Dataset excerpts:
=== Begin Enclosure ===

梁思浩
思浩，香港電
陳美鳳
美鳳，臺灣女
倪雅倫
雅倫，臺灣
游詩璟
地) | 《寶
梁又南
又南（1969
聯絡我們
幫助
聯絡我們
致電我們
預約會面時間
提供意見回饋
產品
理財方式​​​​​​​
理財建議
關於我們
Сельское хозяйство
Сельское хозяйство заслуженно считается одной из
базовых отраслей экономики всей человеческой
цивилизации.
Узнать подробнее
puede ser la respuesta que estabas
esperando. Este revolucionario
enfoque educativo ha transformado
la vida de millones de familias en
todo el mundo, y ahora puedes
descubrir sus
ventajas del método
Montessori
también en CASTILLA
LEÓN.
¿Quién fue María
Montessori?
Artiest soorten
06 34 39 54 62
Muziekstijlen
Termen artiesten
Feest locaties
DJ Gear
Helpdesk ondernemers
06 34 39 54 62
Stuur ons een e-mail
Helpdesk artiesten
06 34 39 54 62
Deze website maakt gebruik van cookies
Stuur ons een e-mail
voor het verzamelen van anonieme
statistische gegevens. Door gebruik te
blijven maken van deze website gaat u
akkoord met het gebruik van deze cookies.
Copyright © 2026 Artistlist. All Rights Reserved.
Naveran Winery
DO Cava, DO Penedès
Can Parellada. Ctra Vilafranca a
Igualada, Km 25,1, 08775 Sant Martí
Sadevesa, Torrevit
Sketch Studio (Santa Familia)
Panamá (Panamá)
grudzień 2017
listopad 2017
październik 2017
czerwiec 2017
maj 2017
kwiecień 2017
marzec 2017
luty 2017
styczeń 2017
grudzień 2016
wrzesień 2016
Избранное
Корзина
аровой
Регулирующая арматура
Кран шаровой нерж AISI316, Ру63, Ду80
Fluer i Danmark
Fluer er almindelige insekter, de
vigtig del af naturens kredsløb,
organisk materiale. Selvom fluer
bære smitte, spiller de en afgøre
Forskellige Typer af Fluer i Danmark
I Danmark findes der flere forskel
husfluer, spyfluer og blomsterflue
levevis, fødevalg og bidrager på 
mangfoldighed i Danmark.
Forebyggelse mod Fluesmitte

=== End Enclosure ===

(Task prompt)
Please write out the items above again, substituting "bericht" for each occurrence of "e-mail" and keeping everything else the same.

(Answer space)
梁思浩
思浩，香港電
陳美鳳
美鳳，臺灣女
倪雅倫
雅倫，臺灣
游詩璟
地) | 《寶
梁又南
又南（1969
聯絡我們
幫助
聯絡我們
致電我們
預約會面時間
提供意見回饋
產品
理財方式​​​​​​​
理財建議
關於我們
Сельское хозяйство
Сельское хозяйство заслуженно считается одной из
базовых отраслей экономики всей человеческой
цивилизации.
Узнать подробнее
puede ser la respuesta que estabas
esperando. Este revolucionario
enfoque educativo ha transformado
la vida de millones de familias en
todo el mundo, y ahora puedes
descubrir sus
ventajas del método
Montessori
también en CASTILLA
LEÓN.
¿Quién fue María
Montessori?
Artiest soorten
06 34 39 54 62
Muziekstijlen
Termen artiesten
Feest locaties
DJ Gear
Helpdesk ondernemers
06 34 39 54 62
Stuur ons een bericht
Helpdesk artiesten
06 34 39 54 62
Deze website maakt gebruik van cookies
Stuur ons een bericht
voor het verzamelen van anonieme
statistische gegevens. Door gebruik te
blijven maken van deze website gaat u
akkoord met het gebruik van deze cookies.
Copyright © 2026 Artistlist. All Rights Reserved.
Naveran Winery
DO Cava, DO Penedès
Can Parellada. Ctra Vilafranca a
Igualada, Km 25,1, 08775 Sant Martí
Sadevesa, Torrevit
Sketch Studio (Santa Familia)
Panamá (Panamá)
grudzień 2017
listopad 2017
październik 2017
czerwiec 2017
maj 2017
kwiecień 2017
marzec 2017
luty 2017
styczeń 2017
grudzień 2016
wrzesień 2016
Избранное
Корзина
аровой
Регулирующая арматура
Кран шаровой нерж AISI316, Ру63, Ду80
Fluer i Danmark
Fluer er almindelige insekter, de
vigtig del af naturens kredsløb,
organisk materiale. Selvom fluer
bære smitte, spiller de en afgøre
Forskellige Typer af Fluer i Danmark
I Danmark findes der flere forskel
husfluer, spyfluer og blomsterflue
levevis, fødevalg og bidrager på 
mangfoldighed i Danmark.
Forebyggelse mod Fluesmitte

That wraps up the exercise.